Information supplied START

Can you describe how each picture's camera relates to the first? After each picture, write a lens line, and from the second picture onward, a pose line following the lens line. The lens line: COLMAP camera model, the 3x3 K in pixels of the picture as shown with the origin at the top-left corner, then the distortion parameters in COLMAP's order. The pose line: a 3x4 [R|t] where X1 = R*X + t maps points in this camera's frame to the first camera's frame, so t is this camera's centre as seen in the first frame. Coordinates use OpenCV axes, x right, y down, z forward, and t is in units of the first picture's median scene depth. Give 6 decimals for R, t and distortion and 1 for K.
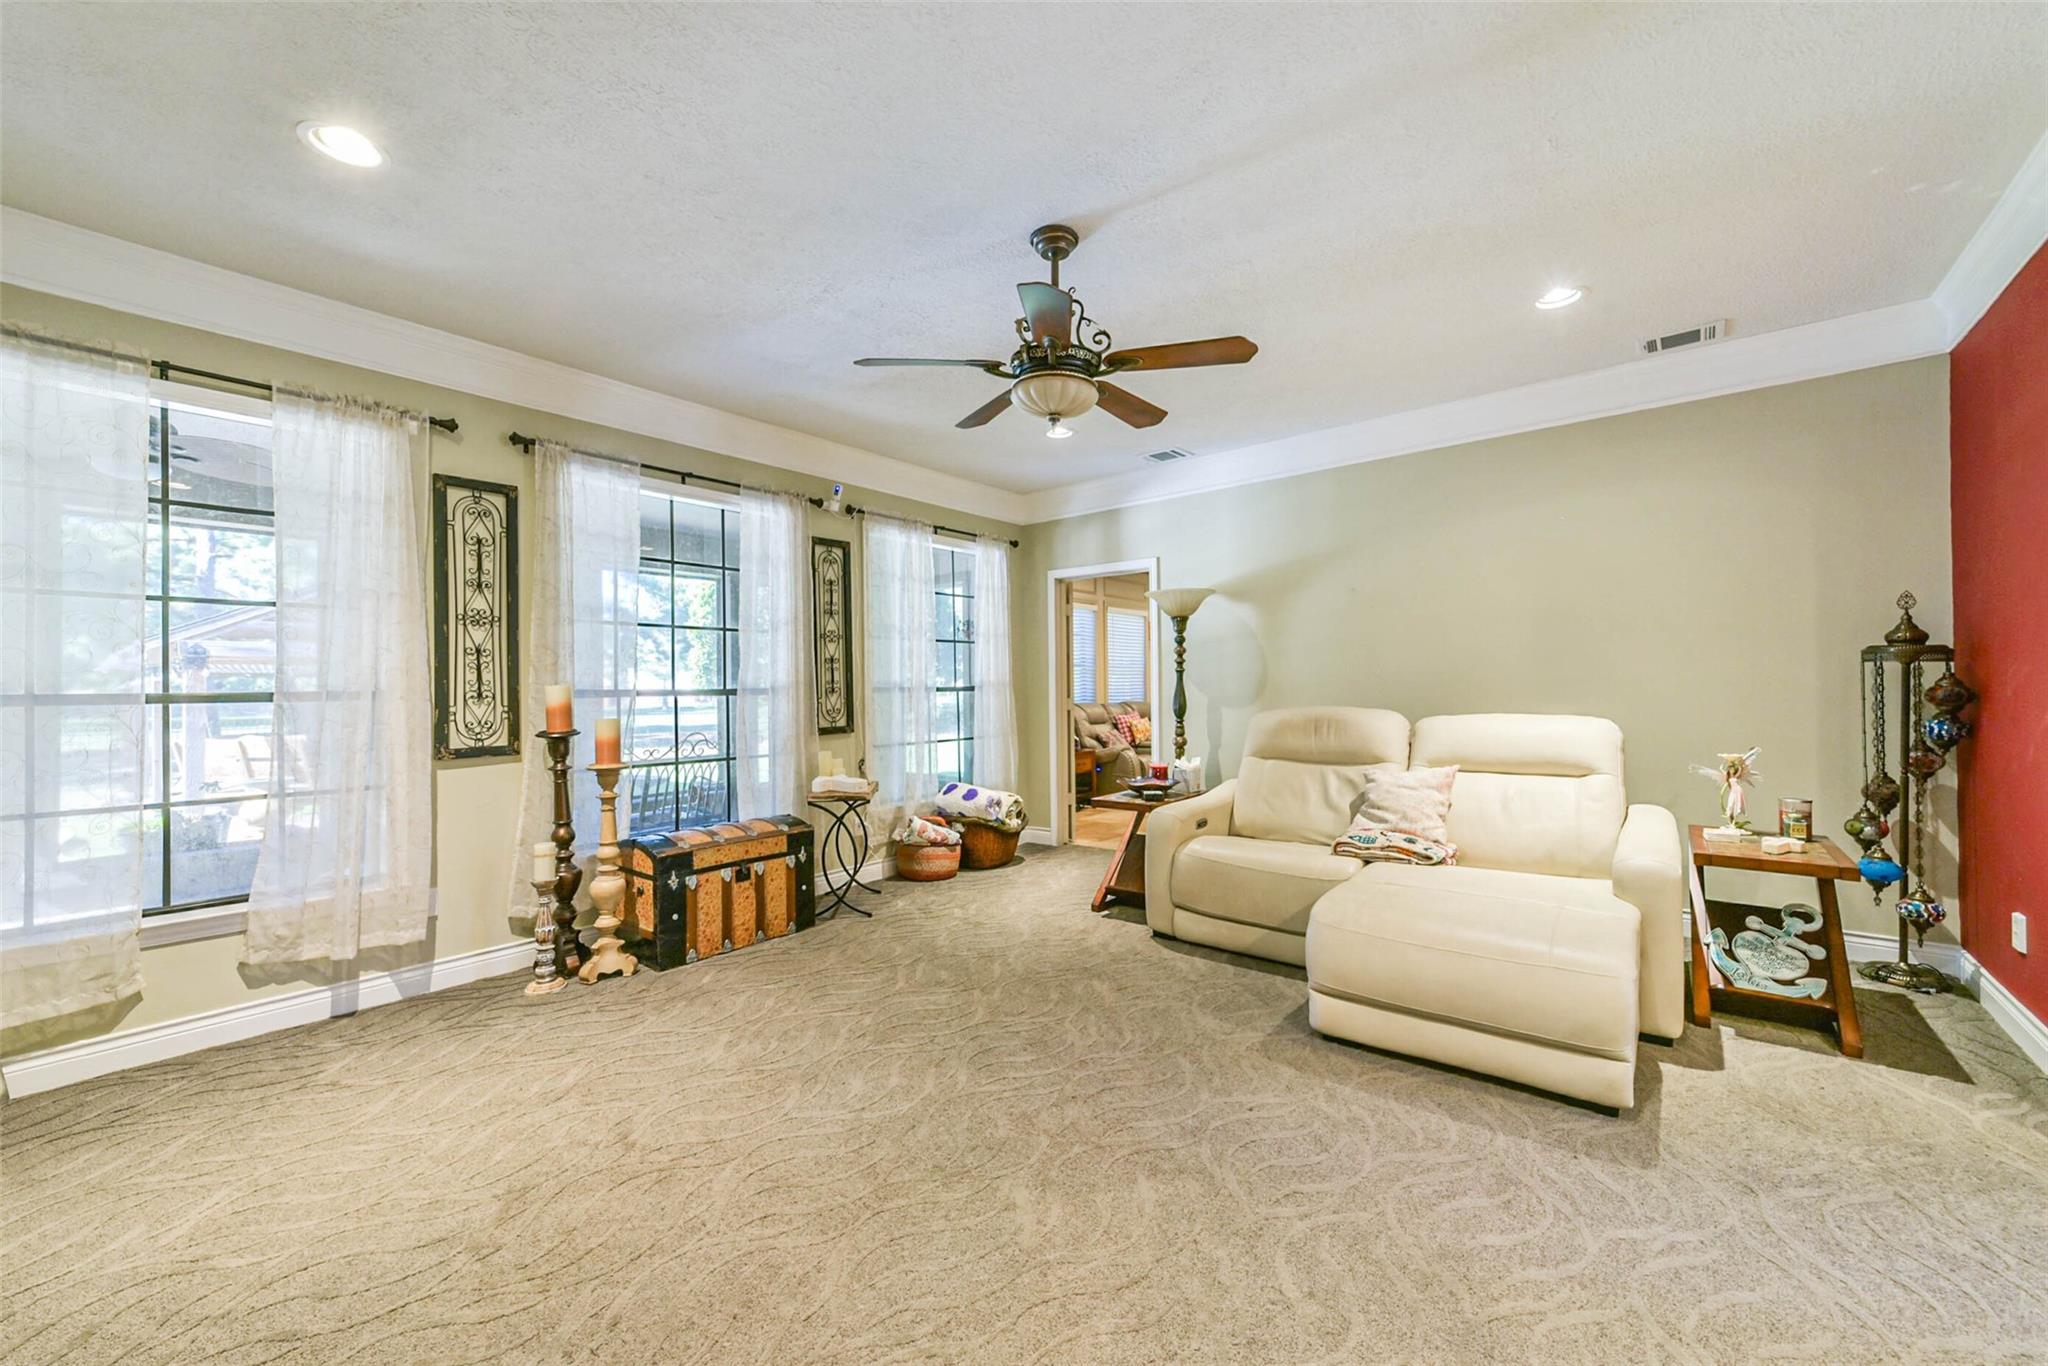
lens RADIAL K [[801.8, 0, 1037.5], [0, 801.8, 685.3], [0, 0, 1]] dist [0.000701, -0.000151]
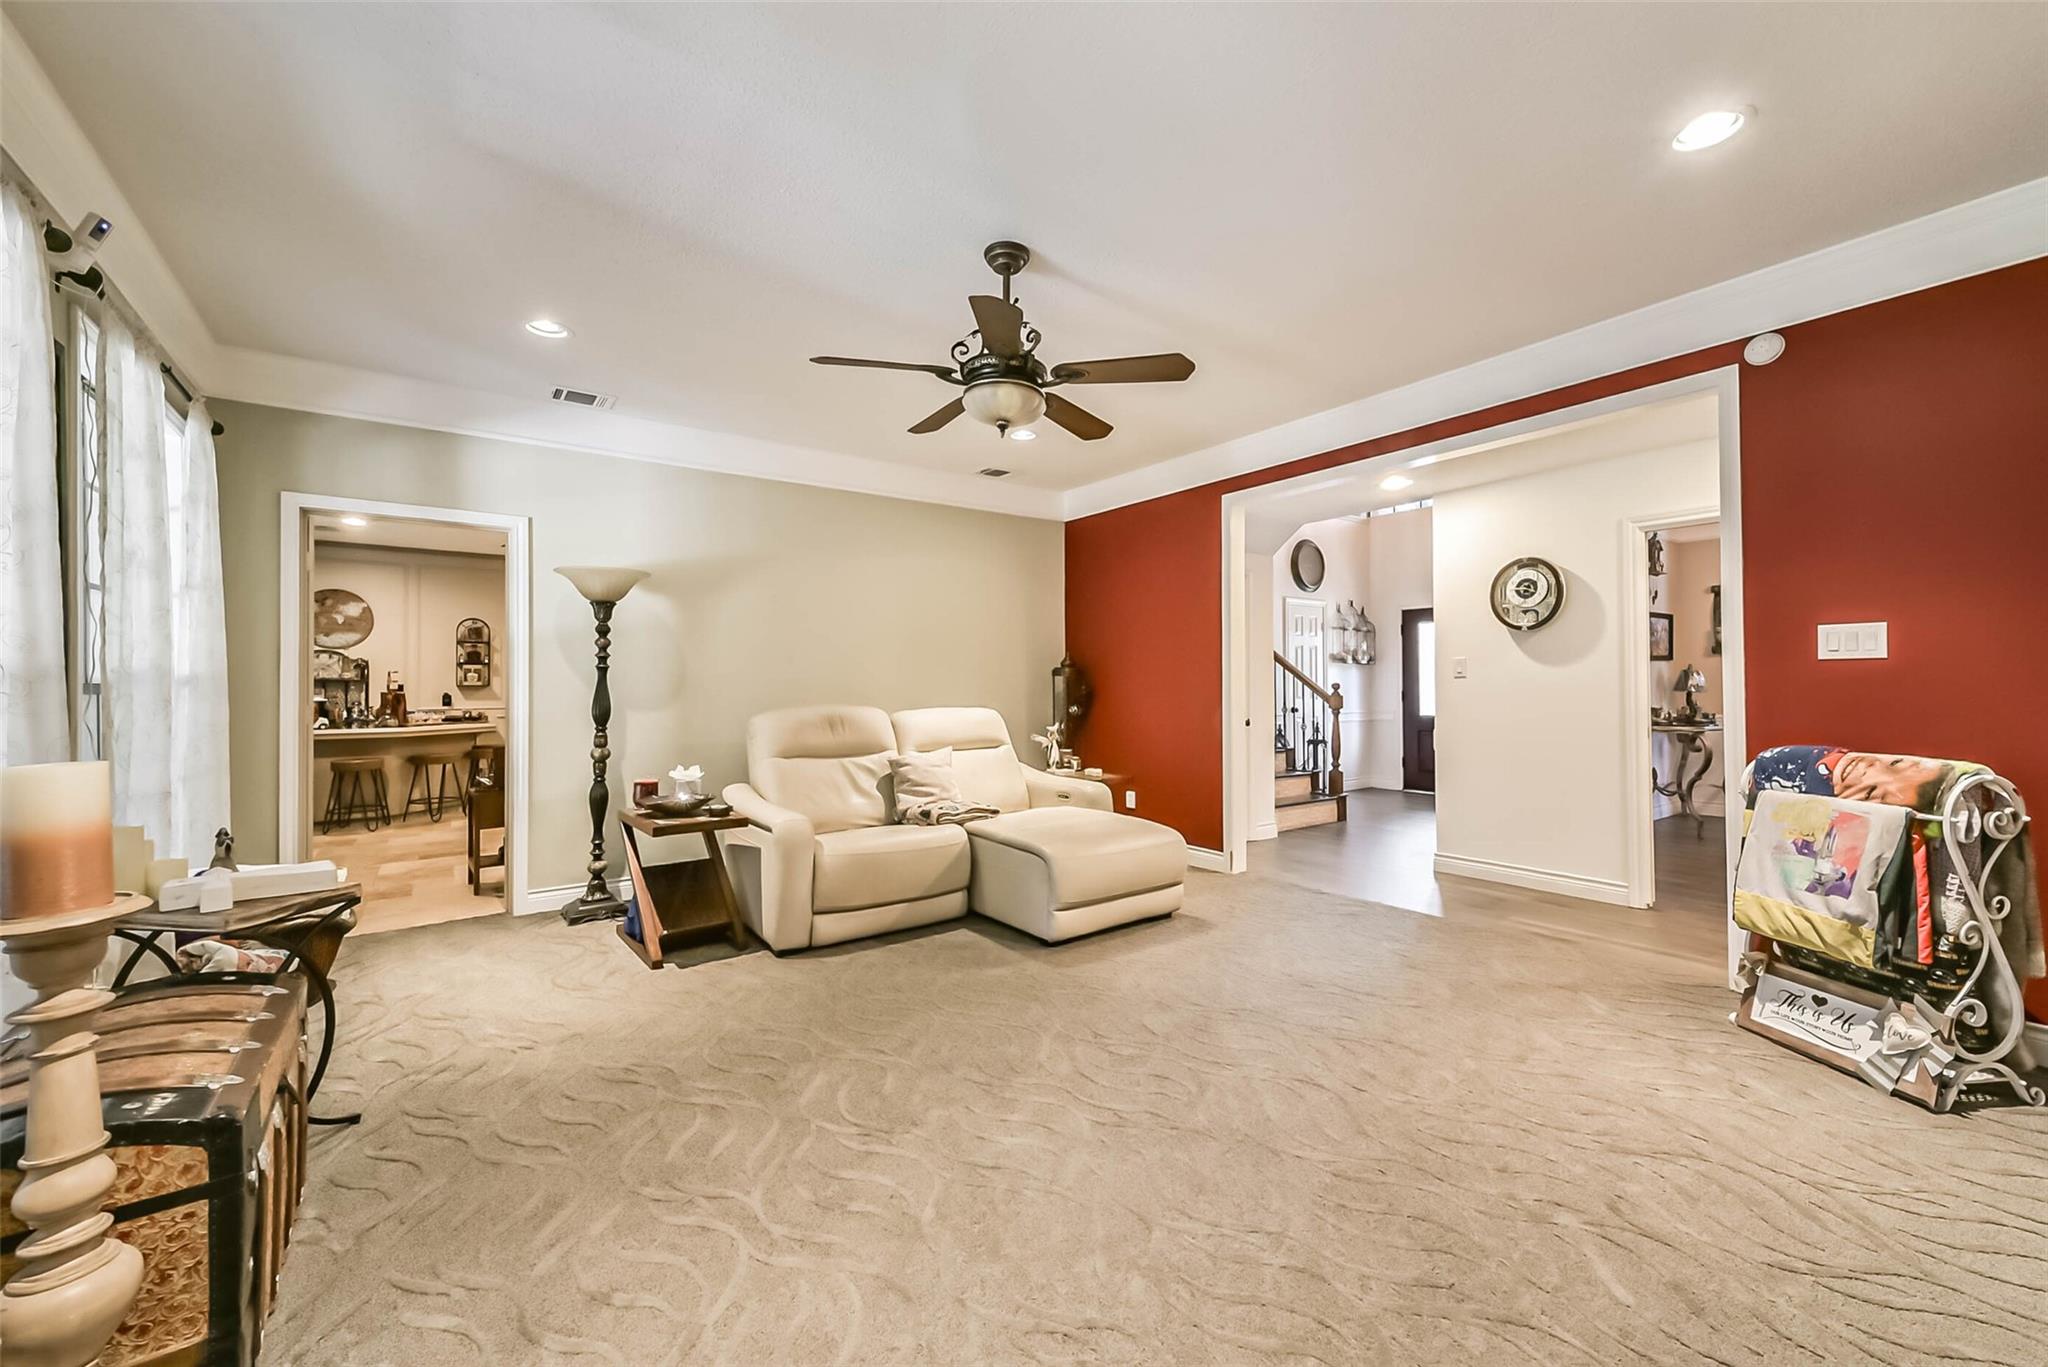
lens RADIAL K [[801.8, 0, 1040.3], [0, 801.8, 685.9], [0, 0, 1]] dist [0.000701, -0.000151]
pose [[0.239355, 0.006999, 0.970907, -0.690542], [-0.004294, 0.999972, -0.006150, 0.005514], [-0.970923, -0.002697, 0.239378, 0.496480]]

Information supplied END

■ Your objective
Your response must reproduce the listing above word for word and must contain none of its pictures.

■ Output of the task
Can you describe how each picture's camera relates to the first? After each picture, write a lens line, and from the second picture onward, a pose line following the lens line. The lens line: COLMAP camera model, the 3x3 K in pixels of the picture as shown with the origin at the top-left corner, then the distortion parameters in COLMAP's order. The pose line: a 3x4 [R|t] where X1 = R*X + t maps points in this camera's frame to the first camera's frame, so t is this camera's centre as seen in the first frame. Coordinates use OpenCV axes, x right, y down, z forward, and t is in units of the first picture's median scene depth. Give 6 decimals for R, t and distortion and 1 for K.
lens RADIAL K [[801.8, 0, 1037.5], [0, 801.8, 685.3], [0, 0, 1]] dist [0.000701, -0.000151]
lens RADIAL K [[801.8, 0, 1040.3], [0, 801.8, 685.9], [0, 0, 1]] dist [0.000701, -0.000151]
pose [[0.239355, 0.006999, 0.970907, -0.690542], [-0.004294, 0.999972, -0.006150, 0.005514], [-0.970923, -0.002697, 0.239378, 0.496480]]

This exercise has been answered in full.